> TASKS TO COMPLETE:
a - In the bull riding article, copy out everything from "Rodeo vests, for" down to "her own weight." without changing a word.
b - What workout regime do professional bull riders mostly follow, according to the bull riding article?
c - Continue the bull riding article from where it stops.

> SELECTED TEXT:
********************

Bull riding is a blood-raising event both in and out of the field. Professional bull riders train and invest well in order to have a long and fruitful career in the sport. Here are 3 things you may or may not know about bull riding.
There are required safety equipment
When you watch bull riding events, Cowboy boots and hats seem to be common fashion items. However, these are safety equipment and gears all bull riders are required to wear. The list includes a rodeo vest, leather chaps, a helmet and spurs straps.
Rodeo vests, for instance, protect the riders from broken bones. A survey found that from 1989 to 2009, 16 steer and bull riders died from thoracic compression injuries. These are direct blows to the chest. In February 2011, 16-year-old high school student Brooke Ann Coats died in an amateur rodeo held in Tampa, Florida. After being thrown off but the bull, the animal kicked her in the chest. She died 90 minutes later while in surgery.
Like other athletes, they also do a lot of training
Apart from riding practice bulls, these professional athletes also follow a workout regime that consists mostly of CrossFit. Weightlifting is often practiced in moderation because they don’t want to bulk out. They goal is to work on their reflexes and improving one’s ability to lift his or her own weight.

********************

> MATERIAL SHOWN:
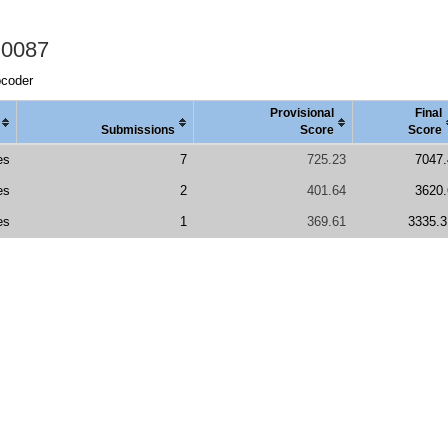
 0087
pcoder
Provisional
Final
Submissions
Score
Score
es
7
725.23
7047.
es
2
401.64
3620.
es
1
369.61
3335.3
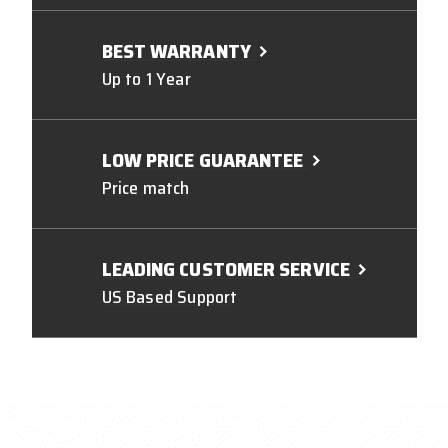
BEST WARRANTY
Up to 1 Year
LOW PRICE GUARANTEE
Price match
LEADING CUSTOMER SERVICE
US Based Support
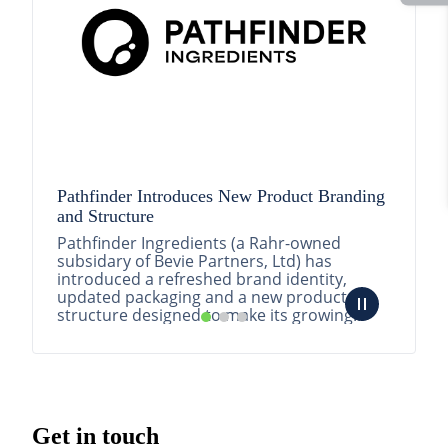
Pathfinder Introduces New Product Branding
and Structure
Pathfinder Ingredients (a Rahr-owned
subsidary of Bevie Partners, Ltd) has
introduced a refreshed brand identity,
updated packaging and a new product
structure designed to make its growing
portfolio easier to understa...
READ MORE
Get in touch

********************

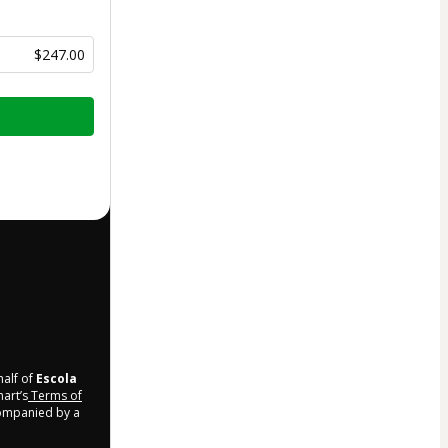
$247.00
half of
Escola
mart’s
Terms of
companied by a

********************

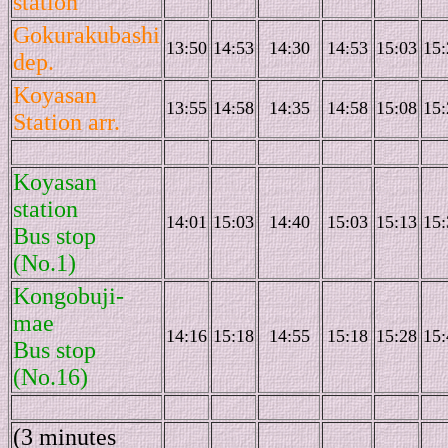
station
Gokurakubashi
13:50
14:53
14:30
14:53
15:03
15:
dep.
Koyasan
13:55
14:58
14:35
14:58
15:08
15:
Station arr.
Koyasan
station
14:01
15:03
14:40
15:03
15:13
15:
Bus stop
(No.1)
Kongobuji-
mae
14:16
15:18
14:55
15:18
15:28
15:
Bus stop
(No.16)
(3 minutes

********************

> RESULTS FOR EACH TASK:
a -
Rodeo vests, for instance, protect the riders from broken bones. A survey found that from 1989 to 2009, 16 steer and bull riders died from thoracic compression injuries. These are direct blows to the chest. In February 2011, 16-year-old high school student Brooke Ann Coats died in an amateur rodeo held in Tampa, Florida. After being thrown off but the bull, the animal kicked her in the chest. She died 90 minutes later while in surgery.
Like other athletes, they also do a lot of training
Apart from riding practice bulls, these professional athletes also follow a workout regime that consists mostly of CrossFit. Weightlifting is often practiced in moderation because they don’t want to bulk out. They goal is to work on their reflexes and improving one’s ability to lift his or her own weight.

b - CrossFit.

c -
There’s a professional organization of bull riders
In 1992, 21 professional bull riders met a hotel room in Arizona and founded the Professional Bull Riders, Inc. (PBR) with each member contributing $1,000. The goal was to make their rodeo event a sport. Today, over 1,200 cowboys all over the world are legitimate members of PBR. Apart from the U.S., other members are from Mexico, Canada, Australia, Brazil and New Zealand.
Bull riding is an exhilarating sport and requires tremendous discipline. If you’ve always wanted to become a professional bull rider, training is a long process and you need to invest in the right equipment and tools to make it to the pros.